= Rich Golick =

American politician

Richard Marshall "Rich" Golick (born September 18, 1966, in Honolulu, Hawaii) is former a member of the Georgia House of Representatives in the U.S. state of Georgia. Golick is a Republican, and represented District 40, which encompassed parts of southeastern Cobb County.

In 2016, he was re-elected to his tenth term in this seat, defeating Democratic challenger Erick Allen by 7 points. He was succeeded by Allen after not running for re-election in 2018, and left office in January 2019.

== Biography ==
Golick received a degree in political science from Emory University and a law degree from Georgia State University. Golick is a member of several civic groups in his hometown of Smyrna, Georgia. He is married to Maria Golick, a State Court Judge in Cobb County, with whom he has two sons, Marshall and Davis.

== As state representative ==

Golick was elected to the Georgia House of Representatives in 1998. Golick served as Senior Administration Floor Leader under governor Sonny Perdue. Golick is a member of the Appropriations, Insurance, and Judiciary committees and serves as Chairman of the Judiciary Non-Civil committee.

During the 2005-2006 legislative session, Golick co-sponsored several important pieces of legislation, including potential amendments to the state constitution. H.R. 1045, which would have tightened restrictions on the uses of money used to fund the HOPE scholarship program, was defeated, while H.R. 1306, which would place new restrictions on the government's ability to use eminent domain, passed for and will be included on the November ballot for approval by Georgia voters.
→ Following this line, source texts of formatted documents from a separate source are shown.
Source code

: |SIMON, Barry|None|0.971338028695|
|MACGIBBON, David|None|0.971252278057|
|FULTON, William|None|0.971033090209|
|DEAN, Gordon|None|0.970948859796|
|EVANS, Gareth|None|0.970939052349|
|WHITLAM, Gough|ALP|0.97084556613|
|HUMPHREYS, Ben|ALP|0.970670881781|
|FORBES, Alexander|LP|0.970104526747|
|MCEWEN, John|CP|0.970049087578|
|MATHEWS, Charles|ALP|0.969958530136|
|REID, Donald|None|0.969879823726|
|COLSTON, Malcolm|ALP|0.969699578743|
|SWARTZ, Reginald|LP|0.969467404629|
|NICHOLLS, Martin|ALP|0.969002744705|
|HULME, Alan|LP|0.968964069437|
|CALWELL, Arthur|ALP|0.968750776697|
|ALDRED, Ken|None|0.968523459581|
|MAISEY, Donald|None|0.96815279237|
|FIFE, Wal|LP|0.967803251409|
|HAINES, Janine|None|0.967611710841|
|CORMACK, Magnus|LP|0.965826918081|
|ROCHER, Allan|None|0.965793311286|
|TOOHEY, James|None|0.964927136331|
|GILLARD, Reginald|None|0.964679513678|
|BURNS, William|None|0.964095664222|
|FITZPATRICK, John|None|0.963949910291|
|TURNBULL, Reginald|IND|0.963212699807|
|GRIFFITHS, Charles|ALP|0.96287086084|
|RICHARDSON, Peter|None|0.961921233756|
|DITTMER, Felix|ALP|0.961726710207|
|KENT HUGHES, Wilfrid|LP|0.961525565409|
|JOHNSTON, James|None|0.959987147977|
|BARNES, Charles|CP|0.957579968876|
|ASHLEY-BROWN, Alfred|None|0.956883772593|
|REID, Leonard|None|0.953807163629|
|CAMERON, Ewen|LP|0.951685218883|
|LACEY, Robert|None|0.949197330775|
In March 2017, a bill in the Georgia House drew criticism because it would increase the number of white voters in District 40 by about 5,000, while decreasing the number of black voters there by about 2,000. Golick, who has held the seat from this district since 1999, voted in favor of the bill. Golick's unsuccessful 2016 challenger, Erick Allen, called the bill a "blatant effort" by Republicans to keep Democrats from defeating them in the district.